[Job 1]
List each date the patent text gives, along with its label.

[Document text]

┄┄┄┄┄┄┄┄┄┄

EP1643183A1

EP1643183A1 - Electrical circuit and connection method

Info

Publication number: EP1643183A1
Application number: EP05256128A
Authority: EP
Inventors: Peter Hanley
Original assignee: Crescent Lighting Ltd
Current assignee: Crescent Lighting Ltd
Priority date: 2004-09-30
Filing date: 2005-09-30
Publication date: 2006-04-05
Also published as: GB0421772D0

Abstract

An electrical circuit is disclosed in which a constant current is passed through a plurality of sockets connected in series. Selected ones of a corresponding plurality of plugs are insertable into and removable from the sockets. The plugs are connected to LED light sources, and the sockets are arranged to form a short circuit when plugs are removed therefrom, thereby to allow remaining LEDs to be powered. The circuit may form part of a coloured lighting system.

Description

This invention relates to an electrical circuit and to a connection method. The invention finds particular, though not exclusive, application in the connection of electrical light sources and also provides an electrical lighting system.
Conventionally, when light sources, such as filament lamps, are connected together to form larger groups to provide brighter lighting in one area or to be spread out so as to provide an even brightness over a large area, they are electrically connected in parallel. Figure 1 of the accompanying drawings shows a schematic representation of such an electrical circuit, in which a pair of conductors 2, 4 extend from respective terminals 6, 8 of a voltage supply 10. As shown, three lamps 12, 14, 16 are connected in parallel between the conductors 2, 4 and are thus each subjected to the same voltage thereacross. One, or two, of the lamps 12, 14, 16 may be individually switched into or taken out of the circuit without affecting operation of the remaining lamp(s). It will be appreciated that this operation is applicable to a greater number of parallel-connected lamps.

┄┄┄┄┄┄┄┄┄┄

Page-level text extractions
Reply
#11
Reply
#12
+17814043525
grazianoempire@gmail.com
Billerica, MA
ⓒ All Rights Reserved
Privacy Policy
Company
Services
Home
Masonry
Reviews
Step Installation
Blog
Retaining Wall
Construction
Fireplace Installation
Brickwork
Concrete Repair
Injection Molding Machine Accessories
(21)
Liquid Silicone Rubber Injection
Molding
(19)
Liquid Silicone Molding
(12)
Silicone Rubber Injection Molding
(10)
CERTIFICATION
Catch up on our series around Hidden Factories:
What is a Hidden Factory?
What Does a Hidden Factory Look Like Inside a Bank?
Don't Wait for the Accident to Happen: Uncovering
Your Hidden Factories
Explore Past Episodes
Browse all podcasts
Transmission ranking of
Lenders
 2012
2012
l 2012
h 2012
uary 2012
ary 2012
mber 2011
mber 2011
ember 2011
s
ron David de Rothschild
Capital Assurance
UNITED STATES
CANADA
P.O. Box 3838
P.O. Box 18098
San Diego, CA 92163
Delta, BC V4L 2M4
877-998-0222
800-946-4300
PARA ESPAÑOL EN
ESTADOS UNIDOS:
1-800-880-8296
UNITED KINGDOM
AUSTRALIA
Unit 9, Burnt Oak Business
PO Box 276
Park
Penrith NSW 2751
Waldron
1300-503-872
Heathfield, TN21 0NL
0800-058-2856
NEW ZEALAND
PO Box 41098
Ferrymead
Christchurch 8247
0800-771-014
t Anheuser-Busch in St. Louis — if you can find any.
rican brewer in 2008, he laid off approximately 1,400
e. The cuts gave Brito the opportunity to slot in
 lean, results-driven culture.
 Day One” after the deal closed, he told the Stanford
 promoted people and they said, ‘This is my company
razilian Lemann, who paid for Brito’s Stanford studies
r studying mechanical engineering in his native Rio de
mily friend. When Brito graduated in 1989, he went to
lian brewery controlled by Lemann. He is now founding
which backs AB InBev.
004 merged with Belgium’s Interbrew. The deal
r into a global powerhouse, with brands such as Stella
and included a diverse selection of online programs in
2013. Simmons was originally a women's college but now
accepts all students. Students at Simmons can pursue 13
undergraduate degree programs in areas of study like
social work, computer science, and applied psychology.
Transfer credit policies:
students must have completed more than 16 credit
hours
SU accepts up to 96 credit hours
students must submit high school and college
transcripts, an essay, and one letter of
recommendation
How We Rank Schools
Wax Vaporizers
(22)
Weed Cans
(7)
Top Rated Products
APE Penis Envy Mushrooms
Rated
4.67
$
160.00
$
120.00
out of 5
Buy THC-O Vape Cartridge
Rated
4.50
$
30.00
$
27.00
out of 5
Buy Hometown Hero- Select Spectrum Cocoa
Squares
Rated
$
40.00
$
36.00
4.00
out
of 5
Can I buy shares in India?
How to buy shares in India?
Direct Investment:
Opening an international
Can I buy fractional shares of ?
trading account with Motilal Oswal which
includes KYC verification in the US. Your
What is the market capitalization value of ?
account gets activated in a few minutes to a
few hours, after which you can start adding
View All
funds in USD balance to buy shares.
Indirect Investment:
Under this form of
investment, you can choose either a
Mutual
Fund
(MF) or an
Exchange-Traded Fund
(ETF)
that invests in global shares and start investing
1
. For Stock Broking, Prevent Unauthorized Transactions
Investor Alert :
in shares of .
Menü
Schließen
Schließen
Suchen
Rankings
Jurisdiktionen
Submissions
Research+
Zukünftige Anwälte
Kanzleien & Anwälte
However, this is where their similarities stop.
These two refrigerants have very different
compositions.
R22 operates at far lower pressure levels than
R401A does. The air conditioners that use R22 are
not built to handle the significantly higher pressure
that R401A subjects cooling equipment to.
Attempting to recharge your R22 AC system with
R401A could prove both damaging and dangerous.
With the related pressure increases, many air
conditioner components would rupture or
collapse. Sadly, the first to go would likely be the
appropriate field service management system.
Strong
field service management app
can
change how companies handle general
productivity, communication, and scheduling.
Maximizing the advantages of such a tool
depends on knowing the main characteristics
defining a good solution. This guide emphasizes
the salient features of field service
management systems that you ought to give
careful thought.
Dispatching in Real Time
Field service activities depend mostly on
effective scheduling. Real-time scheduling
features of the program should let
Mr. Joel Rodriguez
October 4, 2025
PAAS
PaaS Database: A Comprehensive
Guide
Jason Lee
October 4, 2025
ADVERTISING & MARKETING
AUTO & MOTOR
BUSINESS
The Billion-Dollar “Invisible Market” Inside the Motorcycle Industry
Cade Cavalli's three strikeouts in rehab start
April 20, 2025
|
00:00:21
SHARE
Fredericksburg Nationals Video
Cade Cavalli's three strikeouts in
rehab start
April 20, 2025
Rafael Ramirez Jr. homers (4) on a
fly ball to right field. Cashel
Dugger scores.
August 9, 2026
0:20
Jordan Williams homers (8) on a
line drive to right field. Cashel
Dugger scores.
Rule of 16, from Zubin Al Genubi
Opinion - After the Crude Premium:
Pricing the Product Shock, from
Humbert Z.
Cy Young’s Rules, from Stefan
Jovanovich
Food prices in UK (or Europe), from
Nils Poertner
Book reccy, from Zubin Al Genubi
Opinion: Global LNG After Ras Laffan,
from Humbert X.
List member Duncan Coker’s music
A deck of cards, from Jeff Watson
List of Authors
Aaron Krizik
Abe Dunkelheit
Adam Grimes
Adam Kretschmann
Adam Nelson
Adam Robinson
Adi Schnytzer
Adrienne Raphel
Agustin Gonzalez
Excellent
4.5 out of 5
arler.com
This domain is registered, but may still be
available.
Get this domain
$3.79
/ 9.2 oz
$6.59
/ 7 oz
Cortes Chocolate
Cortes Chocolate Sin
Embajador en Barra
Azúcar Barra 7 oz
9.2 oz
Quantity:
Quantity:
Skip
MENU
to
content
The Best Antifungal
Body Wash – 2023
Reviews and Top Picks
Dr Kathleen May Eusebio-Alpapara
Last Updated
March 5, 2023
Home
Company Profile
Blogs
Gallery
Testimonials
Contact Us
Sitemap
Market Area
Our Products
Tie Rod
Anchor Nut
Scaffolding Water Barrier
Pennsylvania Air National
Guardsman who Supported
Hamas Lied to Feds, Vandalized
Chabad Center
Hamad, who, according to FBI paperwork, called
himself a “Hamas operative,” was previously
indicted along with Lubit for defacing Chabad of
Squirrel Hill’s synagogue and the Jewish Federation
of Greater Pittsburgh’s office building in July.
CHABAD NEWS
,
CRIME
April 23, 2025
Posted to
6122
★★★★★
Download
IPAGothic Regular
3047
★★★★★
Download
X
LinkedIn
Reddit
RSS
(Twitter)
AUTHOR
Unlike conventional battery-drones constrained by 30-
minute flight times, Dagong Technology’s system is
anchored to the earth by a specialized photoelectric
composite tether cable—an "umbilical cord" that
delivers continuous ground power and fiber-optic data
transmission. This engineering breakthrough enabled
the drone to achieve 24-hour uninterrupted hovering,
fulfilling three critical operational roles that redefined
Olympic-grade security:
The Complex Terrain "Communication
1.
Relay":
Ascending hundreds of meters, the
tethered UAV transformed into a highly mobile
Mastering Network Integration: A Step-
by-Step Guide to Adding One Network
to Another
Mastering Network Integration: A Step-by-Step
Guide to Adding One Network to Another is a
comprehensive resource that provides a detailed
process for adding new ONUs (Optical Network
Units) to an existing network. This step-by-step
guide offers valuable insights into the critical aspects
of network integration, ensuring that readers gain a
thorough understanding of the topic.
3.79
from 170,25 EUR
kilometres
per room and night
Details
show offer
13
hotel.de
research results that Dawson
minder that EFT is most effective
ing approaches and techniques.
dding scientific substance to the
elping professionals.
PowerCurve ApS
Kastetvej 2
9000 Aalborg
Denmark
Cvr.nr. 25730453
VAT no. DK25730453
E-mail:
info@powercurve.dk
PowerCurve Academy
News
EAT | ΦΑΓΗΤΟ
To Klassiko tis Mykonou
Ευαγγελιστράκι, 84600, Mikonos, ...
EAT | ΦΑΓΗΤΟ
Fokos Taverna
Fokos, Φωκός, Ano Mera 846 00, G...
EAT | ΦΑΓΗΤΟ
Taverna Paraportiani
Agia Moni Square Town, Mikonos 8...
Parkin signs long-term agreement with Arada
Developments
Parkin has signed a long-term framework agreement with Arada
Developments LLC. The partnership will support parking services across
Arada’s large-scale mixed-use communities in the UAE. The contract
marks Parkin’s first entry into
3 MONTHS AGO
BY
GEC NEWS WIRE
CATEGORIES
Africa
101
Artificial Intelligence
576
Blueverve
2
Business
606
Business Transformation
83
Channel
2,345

┄┄┄┄┄┄┄┄┄┄

[Job 2]
Update everything in the rows from the first row down to the line containing "t Anheuser-Busch in" by replacing "Brickwork" with "Stonework". Change nothing else.

[Exercise response 1]
Priority date: 2004-09-30
Filing date: 2005-09-30
Publication date: 2006-04-05

[Exercise response 2]
Reply
#11
Reply
#12
+17814043525
grazianoempire@gmail.com
Billerica, MA
ⓒ All Rights Reserved
Privacy Policy
Company
Services
Home
Masonry
Reviews
Step Installation
Blog
Retaining Wall
Construction
Fireplace Installation
Stonework
Concrete Repair
Injection Molding Machine Accessories
(21)
Liquid Silicone Rubber Injection
Molding
(19)
Liquid Silicone Molding
(12)
Silicone Rubber Injection Molding
(10)
CERTIFICATION
Catch up on our series around Hidden Factories:
What is a Hidden Factory?
What Does a Hidden Factory Look Like Inside a Bank?
Don't Wait for the Accident to Happen: Uncovering
Your Hidden Factories
Explore Past Episodes
Browse all podcasts
Transmission ranking of
Lenders
 2012
2012
l 2012
h 2012
uary 2012
ary 2012
mber 2011
mber 2011
ember 2011
s
ron David de Rothschild
Capital Assurance
UNITED STATES
CANADA
P.O. Box 3838
P.O. Box 18098
San Diego, CA 92163
Delta, BC V4L 2M4
877-998-0222
800-946-4300
PARA ESPAÑOL EN
ESTADOS UNIDOS:
1-800-880-8296
UNITED KINGDOM
AUSTRALIA
Unit 9, Burnt Oak Business
PO Box 276
Park
Penrith NSW 2751
Waldron
1300-503-872
Heathfield, TN21 0NL
0800-058-2856
NEW ZEALAND
PO Box 41098
Ferrymead
Christchurch 8247
0800-771-014
t Anheuser-Busch in St. Louis — if you can find any.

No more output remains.